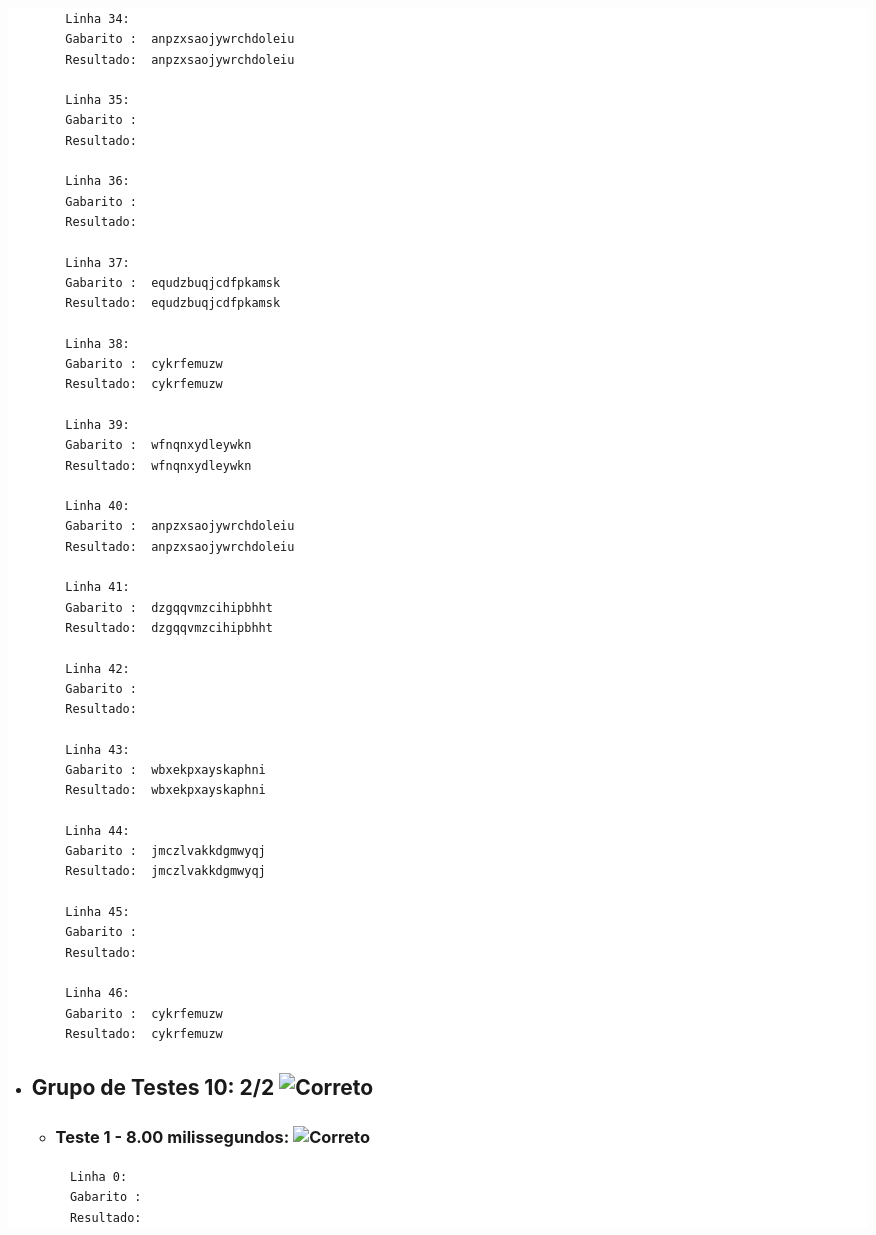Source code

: 			Linha 34: 
			Gabarito :	anpzxsaojywrchdoleiu
			Resultado:	anpzxsaojywrchdoleiu

			Linha 35: 
			Gabarito :	
			Resultado:	

			Linha 36: 
			Gabarito :	
			Resultado:	

			Linha 37: 
			Gabarito :	equdzbuqjcdfpkamsk
			Resultado:	equdzbuqjcdfpkamsk

			Linha 38: 
			Gabarito :	cykrfemuzw
			Resultado:	cykrfemuzw

			Linha 39: 
			Gabarito :	wfnqnxydleywkn
			Resultado:	wfnqnxydleywkn

			Linha 40: 
			Gabarito :	anpzxsaojywrchdoleiu
			Resultado:	anpzxsaojywrchdoleiu

			Linha 41: 
			Gabarito :	dzgqqvmzcihipbhht
			Resultado:	dzgqqvmzcihipbhht

			Linha 42: 
			Gabarito :	
			Resultado:	

			Linha 43: 
			Gabarito :	wbxekpxayskaphni
			Resultado:	wbxekpxayskaphni

			Linha 44: 
			Gabarito :	jmczlvakkdgmwyqj
			Resultado:	jmczlvakkdgmwyqj

			Linha 45: 
			Gabarito :	
			Resultado:	

			Linha 46: 
			Gabarito :	cykrfemuzw
			Resultado:	cykrfemuzw



- ## Grupo de Testes 10: 2/2 ![Correto](https://cdn3.iconfinder.com/data/icons/flat-actions-icons-9/792/Tick_Mark_Dark-18.png)
	- ### Teste 1 - 8.00 milissegundos: ![Correto](https://cdn3.iconfinder.com/data/icons/flat-actions-icons-9/792/Tick_Mark_Dark-12.png)
			Linha 0: 
			Gabarito :	
			Resultado:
■ ■ ■ ■
## [What needs to be done]
Please count the lines in the items above that contain the string "wbxekpxayskaphni", matching case exactly, and give only that number.

## [Response]
2